----- Given entries -----

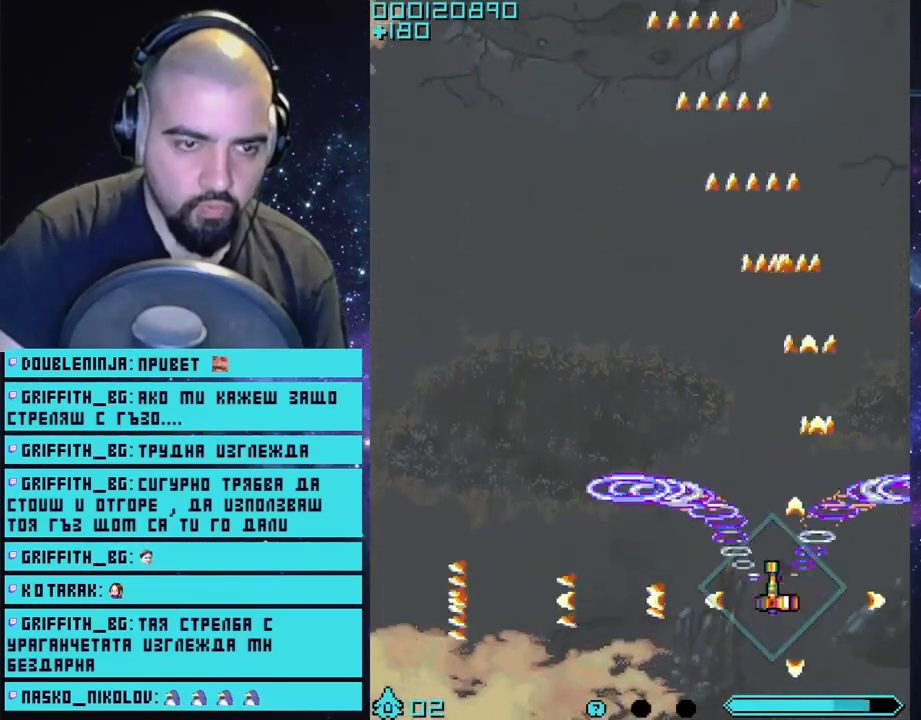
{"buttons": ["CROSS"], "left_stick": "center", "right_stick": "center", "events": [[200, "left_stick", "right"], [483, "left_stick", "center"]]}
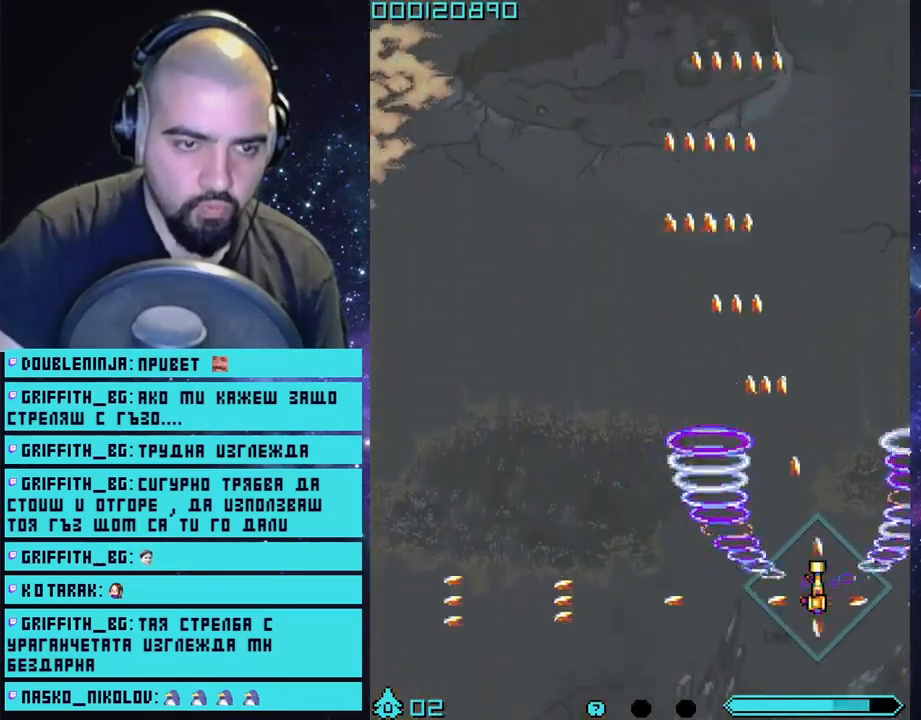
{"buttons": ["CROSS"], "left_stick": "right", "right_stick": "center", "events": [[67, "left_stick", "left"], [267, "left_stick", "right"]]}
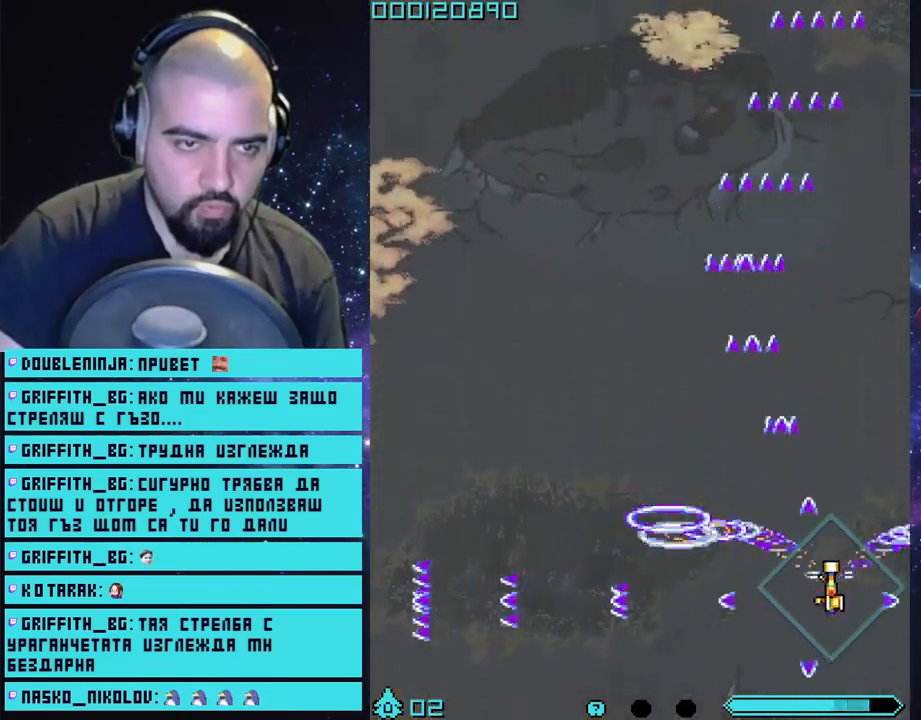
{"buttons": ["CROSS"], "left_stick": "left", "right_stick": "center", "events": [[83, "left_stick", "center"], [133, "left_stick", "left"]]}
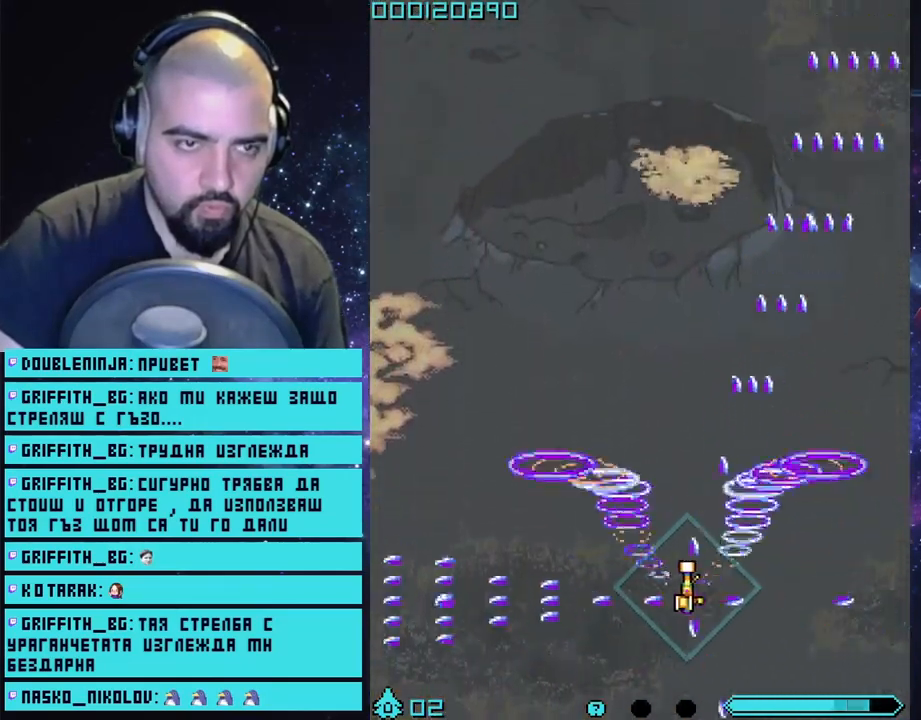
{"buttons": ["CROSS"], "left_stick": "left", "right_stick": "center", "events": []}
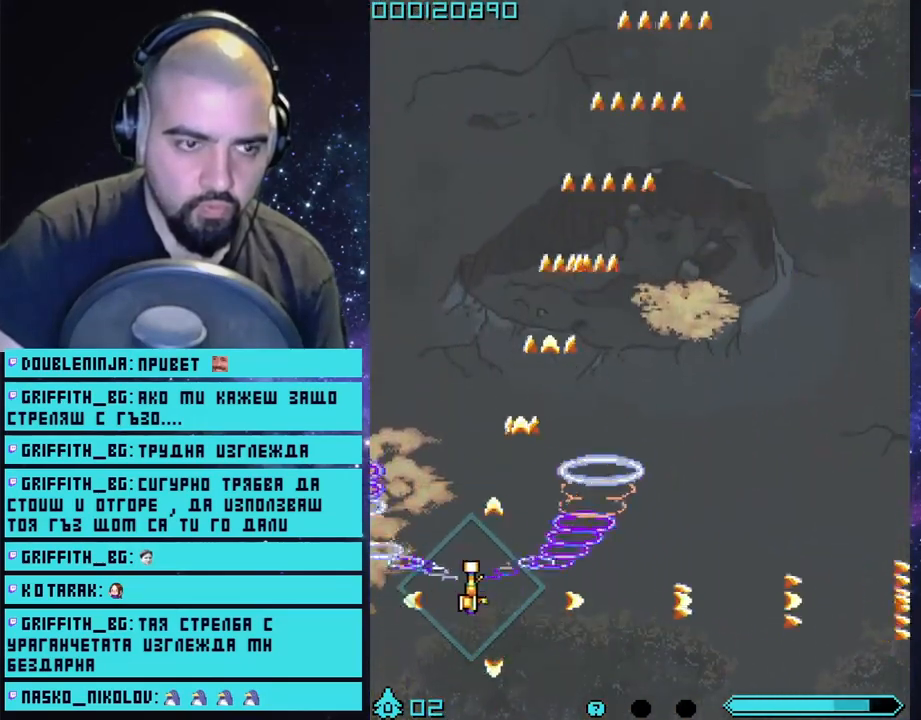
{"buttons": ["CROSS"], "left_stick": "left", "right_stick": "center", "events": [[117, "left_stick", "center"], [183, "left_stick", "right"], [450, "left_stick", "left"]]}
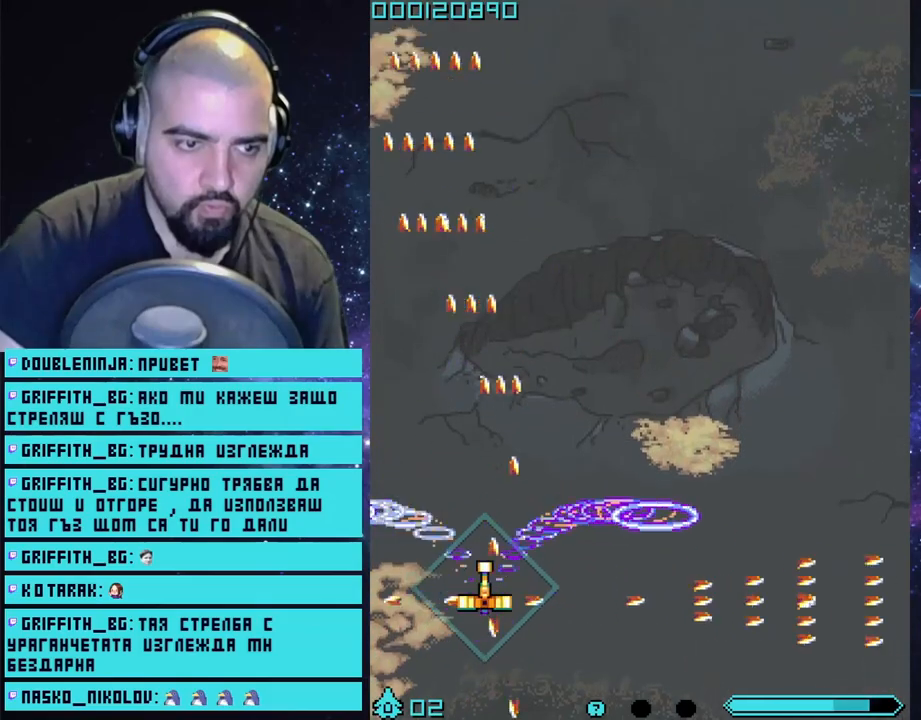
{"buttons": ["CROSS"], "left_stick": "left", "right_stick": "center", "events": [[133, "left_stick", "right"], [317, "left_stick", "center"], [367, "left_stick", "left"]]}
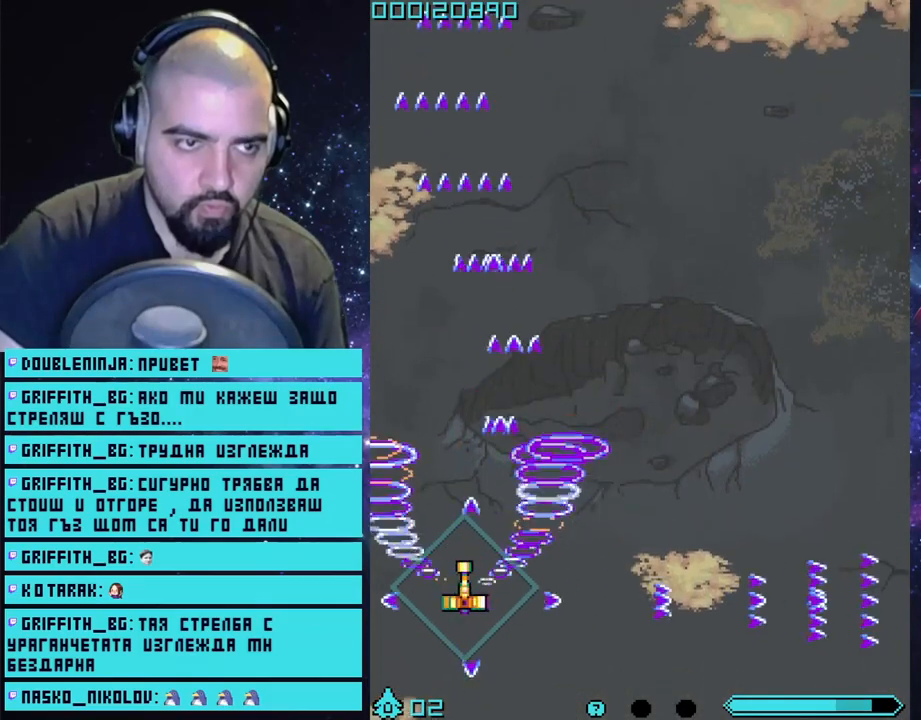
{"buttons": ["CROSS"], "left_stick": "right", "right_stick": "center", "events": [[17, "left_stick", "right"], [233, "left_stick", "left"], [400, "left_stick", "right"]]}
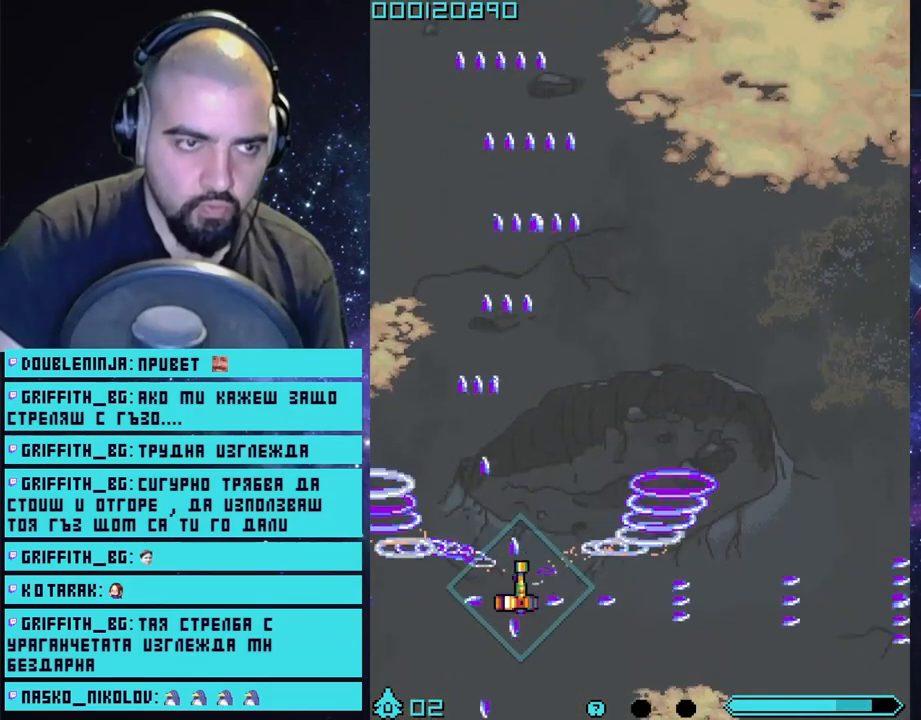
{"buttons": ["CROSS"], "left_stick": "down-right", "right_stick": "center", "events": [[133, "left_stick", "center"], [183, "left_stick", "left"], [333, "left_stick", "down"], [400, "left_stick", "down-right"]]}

-----

The problem: Would you copy each line above exactly as given, dropping any images?

Exercise answer:
{"buttons": ["CROSS"], "left_stick": "center", "right_stick": "center", "events": [[200, "left_stick", "right"], [483, "left_stick", "center"]]}
{"buttons": ["CROSS"], "left_stick": "right", "right_stick": "center", "events": [[67, "left_stick", "left"], [267, "left_stick", "right"]]}
{"buttons": ["CROSS"], "left_stick": "left", "right_stick": "center", "events": [[83, "left_stick", "center"], [133, "left_stick", "left"]]}
{"buttons": ["CROSS"], "left_stick": "left", "right_stick": "center", "events": []}
{"buttons": ["CROSS"], "left_stick": "left", "right_stick": "center", "events": [[117, "left_stick", "center"], [183, "left_stick", "right"], [450, "left_stick", "left"]]}
{"buttons": ["CROSS"], "left_stick": "left", "right_stick": "center", "events": [[133, "left_stick", "right"], [317, "left_stick", "center"], [367, "left_stick", "left"]]}
{"buttons": ["CROSS"], "left_stick": "right", "right_stick": "center", "events": [[17, "left_stick", "right"], [233, "left_stick", "left"], [400, "left_stick", "right"]]}
{"buttons": ["CROSS"], "left_stick": "down-right", "right_stick": "center", "events": [[133, "left_stick", "center"], [183, "left_stick", "left"], [333, "left_stick", "down"], [400, "left_stick", "down-right"]]}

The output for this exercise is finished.